A Room of One’s Own by Virginia Woolf

A Room of One’s Own is a compilation and expansion of two papers Virginia Woolf presented in response to the prompt, “Women and Fiction.” It’s an essay of just over 100 pages, in my edition, in which she meditates on the subject, does a little research, and muses as to what we can expect from women in the world of fiction, what we’ve gotten from them in the past, and why. The final conclusion drawn, which forms the title, is that if a woman has five hundred a year and a room of her own she can be another Shakespeare. She points out that these requirements are symbolic: “five hundred a year stands for the power to contemplate… a lock on the door means the power to think for oneself.” She acknowledges that her demands are rather materialistic, and defends them by pointing out that resources are required for great art, that all our greatest artists and poets have been (almost entirely) men of means.

She makes some interesting arguments about the differences between men and women, and claims that women shouldn’t try to write like men; we are different, she says, and shouldn’t try to be the same. I guess this is a liberating argument in some ways, and I certainly agree that women shouldn’t try to be men; but in some ways this argument strikes me in a separate-but-equal fashion. I don’t necessarily appreciate having the “innate” differences harped upon, between sexes or ethnic groups or any of it. Part of celebrating diversity is about recognizing the diversity of the different groups, meaning their innate differences, yes, but part of tolerance and acceptance of diversity is about acknowledging our basic sameness too, right? It actually reminded me a little bit of VS Naipaul’s extraordinary and controversial remarks about female writers last year. Some of the response to his ignorant statement that women writers are always inferior to men came in the form of quizzes where, given a short excerpt of writing, the quiz-taker was to guess the writer’s sex. We all got a lot of them wrong, proving that a good writer is not necessarily a “woman writer” or a “man writer” but just a writer, which is a position I tend to agree with. (Same goes for poor writers, too, of course.) It’s odd to me that she also spends a certain amount of time exhorting women not to react to men’s exclusion or prejudice, but to write, as it were, in a vacuum, to not let the “opposition” color their work – either by apologizing or aggressing. Also a strong point, but seemingly a little at odds with her “women are different” point, perhaps. I got a little muddled here.

All in all I did not have the reaction to A Room of One’s Own that I expected to. I wholeheartedly applaud her basic sentiments, and I respect her for being the female writer in the face of male disapproval that she was. But some of her arguments got a little bit questionable to me; I suspect they may be a little dated. The course of the essay, too, was a touch rambling for my taste. As a persuasive essay it was a little more poetic and meandering than I was expecting. Is this slightly genre-bending? Maybe I came at it from a strange angle. At any rate, I respect it, I enjoyed it somewhat, and I congratulate Woolf; but I was not enraptured.

6 Responses

  1. I haven’t read this, but I was enraptured by her Mrs. Dalloway. Now I want to read this and compare the two.

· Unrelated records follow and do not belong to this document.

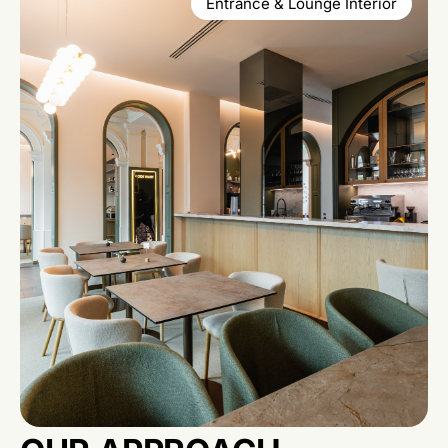
Entrance & Lounge Interior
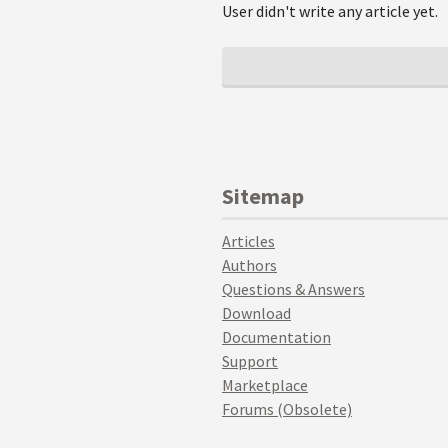
User didn't write any article yet.
Sitemap
Articles
Authors
Questions & Answers
Download
Documentation
Support
Marketplace
Forums (Obsolete)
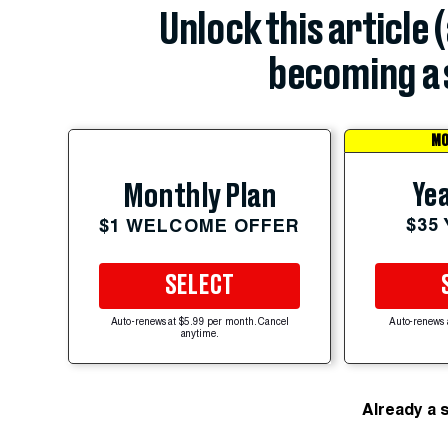
Unlock this article 
becoming a 
MO
Yea
Monthly Plan
$35
$1 WELCOME OFFER
SELECT
Auto-renews at $5.99 per month. Cancel
Auto-renews 
anytime.
Already a 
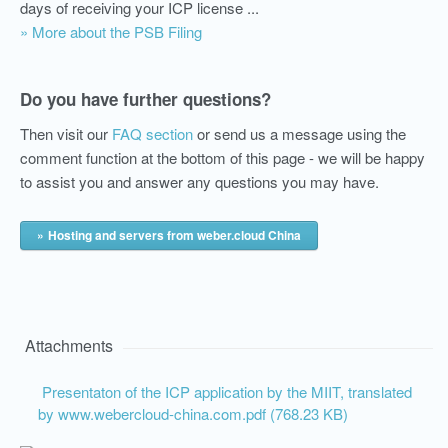
days of receiving your ICP license ...
» More about the PSB Filing
Do you have further questions?
Then visit our
FAQ section
or send us a message using the
comment function at the bottom of this page - we will be happy
to assist you and answer any questions you may have.
Hosting and servers from weber.cloud China
Attachments
Presentaton of the ICP application by the MIIT, translated
by www.webercloud-china.com.pdf (768.23 KB)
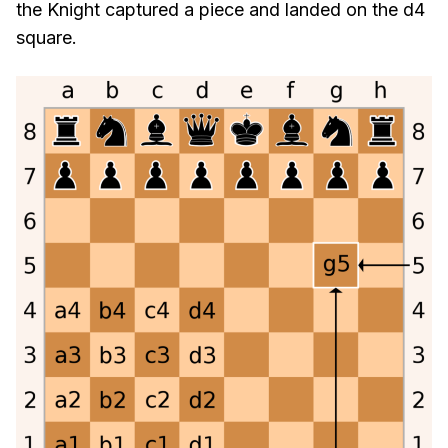
the Knight captured a piece and landed on the d4
square.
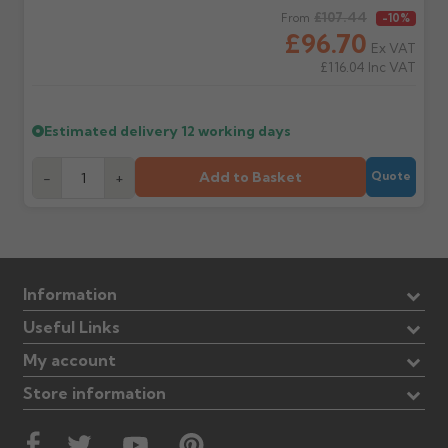
Regular price
£107.44
From
-10%
£96.70
Ex VAT
£116.04
Inc VAT
Estimated delivery
12 working days
Add to Basket
-
+
Quote
Information
Useful Links
My account
Store information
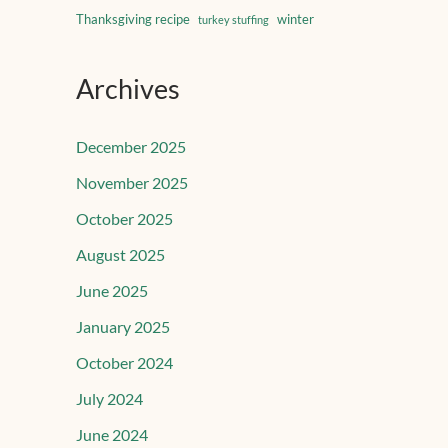
Thanksgiving recipe
winter
turkey stuffing
Archives
December 2025
November 2025
October 2025
August 2025
June 2025
January 2025
October 2024
July 2024
June 2024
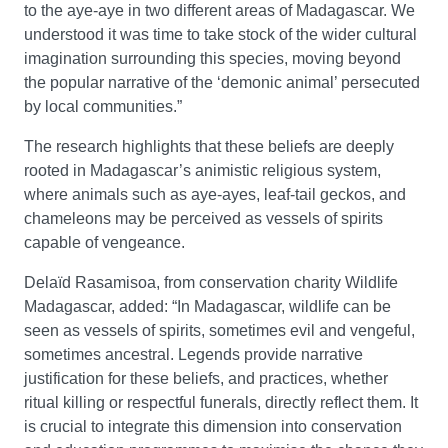
to the aye-aye in two different areas of Madagascar. We
understood it was time to take stock of the wider cultural
imagination surrounding this species, moving beyond
the popular narrative of the ‘demonic animal’ persecuted
by local communities.”
The research highlights that these beliefs are deeply
rooted in Madagascar’s animistic religious system,
where animals such as aye-ayes, leaf-tail geckos, and
chameleons may be perceived as vessels of spirits
capable of vengeance.
Delaïd Rasamisoa, from conservation charity Wildlife
Madagascar, added: “In Madagascar, wildlife can be
seen as vessels of spirits, sometimes evil and vengeful,
sometimes ancestral. Legends provide narrative
justification for these beliefs, and practices, whether
ritual killing or respectful funerals, directly reflect them. It
is crucial to integrate this dimension into conservation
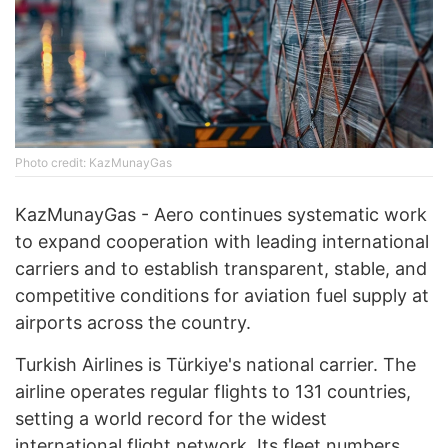
Photo credit: KazMunayGas
KazMunayGas - Aero continues systematic work
to expand cooperation with leading international
carriers and to establish transparent, stable, and
competitive conditions for aviation fuel supply at
airports across the country.
Turkish Airlines is Türkiye's national carrier. The
airline operates regular flights to 131 countries,
setting a world record for the widest
international flight network. Its fleet numbers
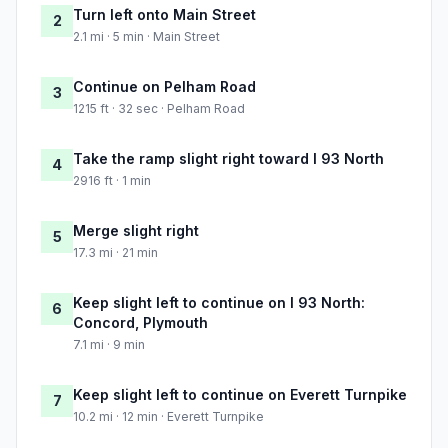
Turn left onto Main Street
2
2.1 mi · 5 min · Main Street
Continue on Pelham Road
3
1215 ft · 32 sec · Pelham Road
Take the ramp slight right toward I 93 North
4
2916 ft · 1 min
Merge slight right
5
17.3 mi · 21 min
Keep slight left to continue on I 93 North:
6
Concord, Plymouth
7.1 mi · 9 min
Keep slight left to continue on Everett Turnpike
7
10.2 mi · 12 min · Everett Turnpike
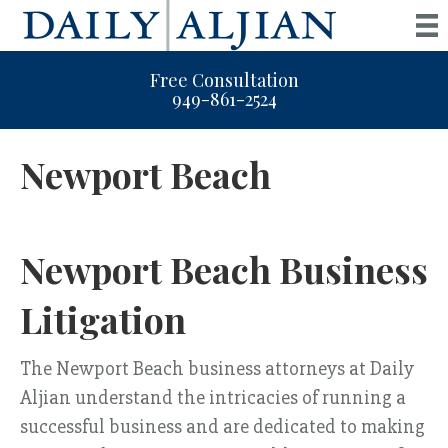
Free Consultation
949-861-2524
Newport Beach
Newport Beach Business
Litigation
The Newport Beach business attorneys at Daily
Aljian understand the intricacies of running a
successful business and are dedicated to making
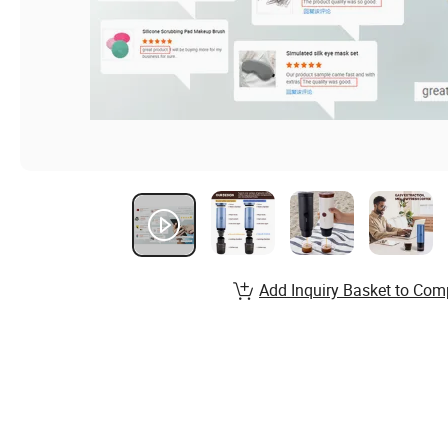
Add Inquiry Basket to Com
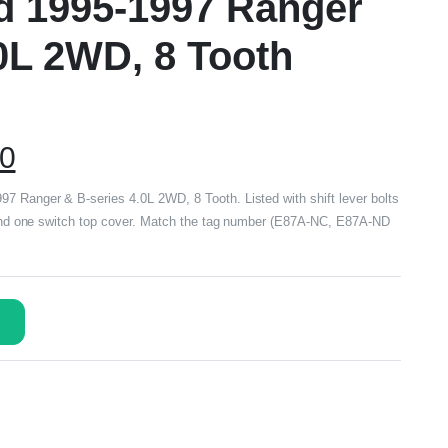
rd 1995-1997 Ranger
0L 2WD, 8 Tooth
00
7 Ranger & B-series 4.0L 2WD, 8 Tooth. Listed with shift lever bolts
b and one switch top cover. Match the tag number (E87A-NC, E87A-ND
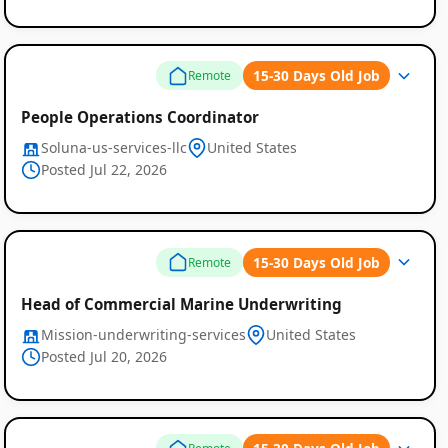
15-30 Days Old Job
Remote
People Operations Coordinator
Soluna-us-services-llc
United States
Posted Jul 22, 2026
15-30 Days Old Job
Remote
Head of Commercial Marine Underwriting
Mission-underwriting-services
United States
Posted Jul 20, 2026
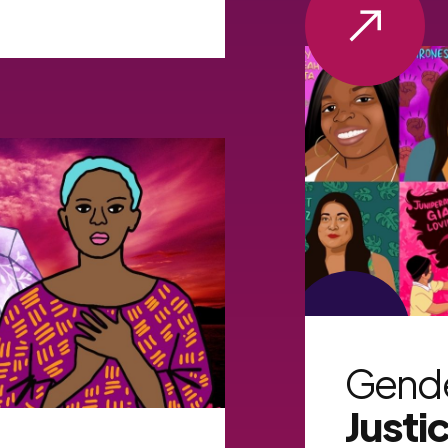
VIEW MORE
Gend
Justi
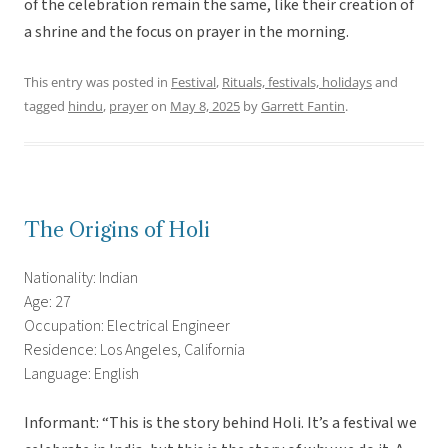
of the celebration remain the same, like their creation of
a shrine and the focus on prayer in the morning.
This entry was posted in
Festival
,
Rituals, festivals, holidays
and
tagged
hindu
,
prayer
on
May 8, 2025
by
Garrett Fantin
.
The Origins of Holi
Nationality: Indian
Age: 27
Occupation: Electrical Engineer
Residence: Los Angeles, California
Language: English
Informant: “This is the story behind Holi. It’s a festival we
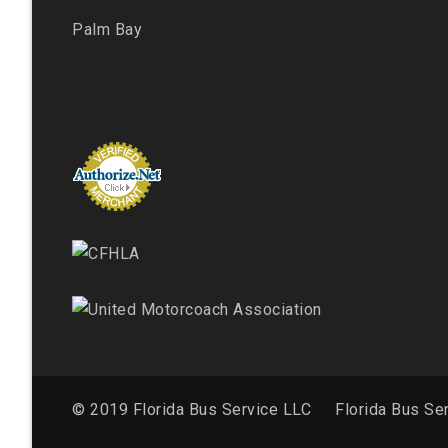
Palm Bay
© 2019 Florida Bus Service LLC
Florida Bus Se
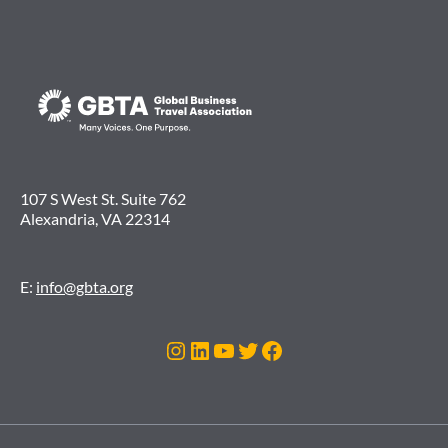
107 S West St. Suite 762
Alexandria, VA 22314
E:
info@gbta.org
Instagram
LinkedIn
YouTube
Twitter
Facebook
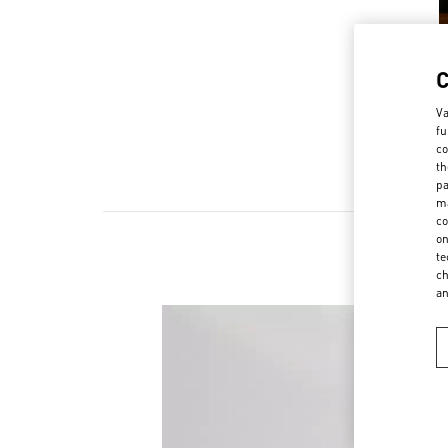
Va
fu
co
th
pa
ma
co
on
te
ch
a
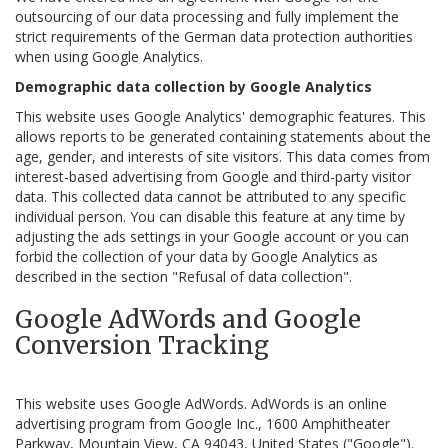
outsourcing of our data processing and fully implement the
strict requirements of the German data protection authorities
when using Google Analytics.
Demographic data collection by Google Analytics
This website uses Google Analytics' demographic features. This
allows reports to be generated containing statements about the
age, gender, and interests of site visitors. This data comes from
interest-based advertising from Google and third-party visitor
data. This collected data cannot be attributed to any specific
individual person. You can disable this feature at any time by
adjusting the ads settings in your Google account or you can
forbid the collection of your data by Google Analytics as
described in the section "Refusal of data collection".
Google AdWords and Google
Conversion Tracking
This website uses Google AdWords. AdWords is an online
advertising program from Google Inc., 1600 Amphitheater
Parkway, Mountain View, CA 94043, United States ("Google").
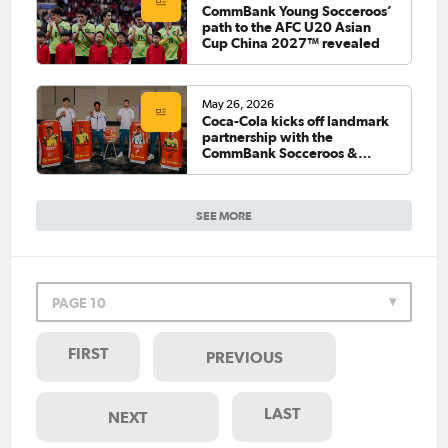
CommBank Young Socceroos’
path to the AFC U20 Asian
Cup China 2027™ revealed
May 26, 2026
Coca-Cola kicks off landmark
partnership with the
CommBank Socceroos &
CommBank Matildas
SEE MORE
PAGE 10
FIRST
PREVIOUS
LAST
NEXT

  2. Don’t forget that when this was published, women in Britain had had the right to vote for one year — so feminism and women’s rights was a whole different world than the one we know. And I think material concerns are very important in the ability to write — historically, writers were either independently wealthy or had wealthy patrons. More recently, except for big bestsellers, most of them rely on academic jobs to pay the bills. But very few have ever made their living just by writing.
    I haven’t read this in many years but if you want to read some nice nonfiction Woolf, the collection of her memoirish pieces, Moments of Being, is excellent.

    • “Don’t forget that when this was published, women in Britain had had the right to vote for one year…”
      Which explains why it felt a little dated to me, right? 🙂 Yes, I realize that. It didn’t feel timeless. Just a mild criticism, if anything; really more an observation. And I don’t disagree with her point about material concerns. I’m not sure where this failed to click for me. I didn’t hate it; it just didn’t grab me. Ah well. Maybe some of her fiction next?

  3. When you compare A Room of One’s Own to Mary Wollstonecraft (A Vindication of the Rights of Woman) and Margaret Fuller (Woman in the Nineteenth Century), Woolf’s essay is not at all rambling. 😀

    I’m glad you got a chance to visit this one, Julia! I still have the postcard. 😉

    (I’m going to check that link you posted above!)

    • Ha! I tried Fuller and put it down a few years ago; same story with Wollstonecraft a few years earlier. Maybe I’m not up for 19th century women’s manifestos. Is that bad? Good point though.